Os Ultras checos que preferem ganzas a porrada
Fotografia por Mark Pickering

FYI.

This story is over 5 years old.

Drogas

Os Ultras checos que preferem ganzas a porrada

Desconhecida da maioria dos adeptos do resto da Europa, o Bohemians é uma equipa de Praga que joga na Primeira Divisão da República Checa.

Este artigo foi originalmente publicado na nossa plataforma VICE Sports.

Das bancadas dos estádios costumam emanar vários tipos de cheiros intensos: a mostarda a derreter nos cachorros quentes, o odor adocicado das pipocas caramelizadas: o inevitável tresandar a mijo em muitas esquinas. No Estádio de Futebol dos checos Bohemians 1905, no entanto, há um cheiro que anula todos os outros: o da erva.

Exercício rápido 1:
Responde a estas perguntas sobre o excerto:
(a) Em que cidade fica a equipa do Bohemians?
(b) Em que plataforma foi o artigo originalmente publicado?
(c) Segundo o excerto, que cheiro anula todos os outros no estádio do Bohemians 1905?
Exercício rápido 2:
Copia tal e qual todas as linhas da listagem que vem a seguir, mas sem as imagens.

Entradas fornecidas:
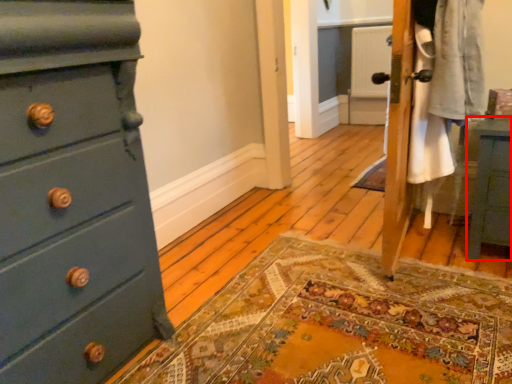
Question: In this image, where is nightstand (annotated by the red box) located relative to chest of drawers?

Choices:
 (A) right
 (B) left

Answer: (A)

Resultado 1:
(a) Em Praga.
(b) Na plataforma VICE Sports.
(c) O cheiro da erva.

Resultado 2:
Question: In this image, where is nightstand (annotated by the red box) located relative to chest of drawers?

Choices:
 (A) right
 (B) left

Answer: (A)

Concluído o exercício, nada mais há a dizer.